-- Opening Marker --

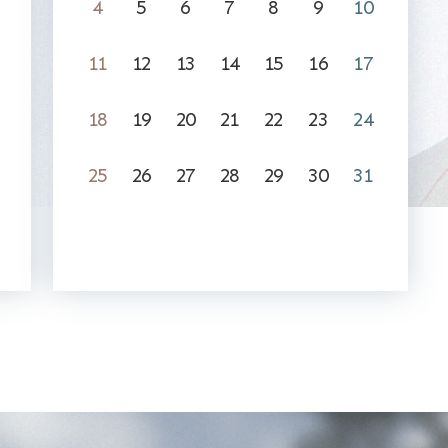
4
5
6
7
8
9
10
11
12
13
14
15
16
17
18
19
20
21
22
23
24
25
26
27
28
29
30
31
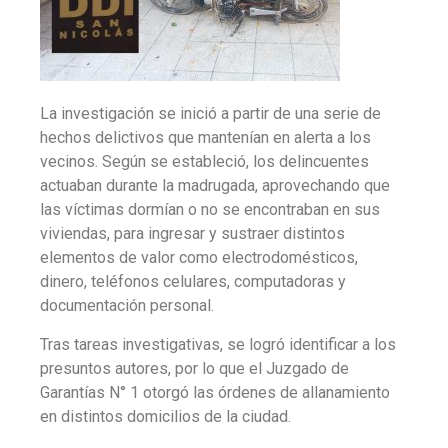
La investigación se inició a partir de una serie de
hechos delictivos que mantenían en alerta a los
vecinos. Según se estableció, los delincuentes
actuaban durante la madrugada, aprovechando que
las víctimas dormían o no se encontraban en sus
viviendas, para ingresar y sustraer distintos
elementos de valor como electrodomésticos,
dinero, teléfonos celulares, computadoras y
documentación personal.
Tras tareas investigativas, se logró identificar a los
presuntos autores, por lo que el Juzgado de
Garantías N° 1 otorgó las órdenes de allanamiento
en distintos domicilios de la ciudad.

-- Closing Marker --

* [How to complete this task]:
Give again, word for word, every line from the top of the data above to the line holding "Garantías N° 1", inclusive, with the pictures left out.

* [Finished exercise]:
4
5
6
7
8
9
10
11
12
13
14
15
16
17
18
19
20
21
22
23
24
25
26
27
28
29
30
31
La investigación se inició a partir de una serie de
hechos delictivos que mantenían en alerta a los
vecinos. Según se estableció, los delincuentes
actuaban durante la madrugada, aprovechando que
las víctimas dormían o no se encontraban en sus
viviendas, para ingresar y sustraer distintos
elementos de valor como electrodomésticos,
dinero, teléfonos celulares, computadoras y
documentación personal.
Tras tareas investigativas, se logró identificar a los
presuntos autores, por lo que el Juzgado de
Garantías N° 1 otorgó las órdenes de allanamiento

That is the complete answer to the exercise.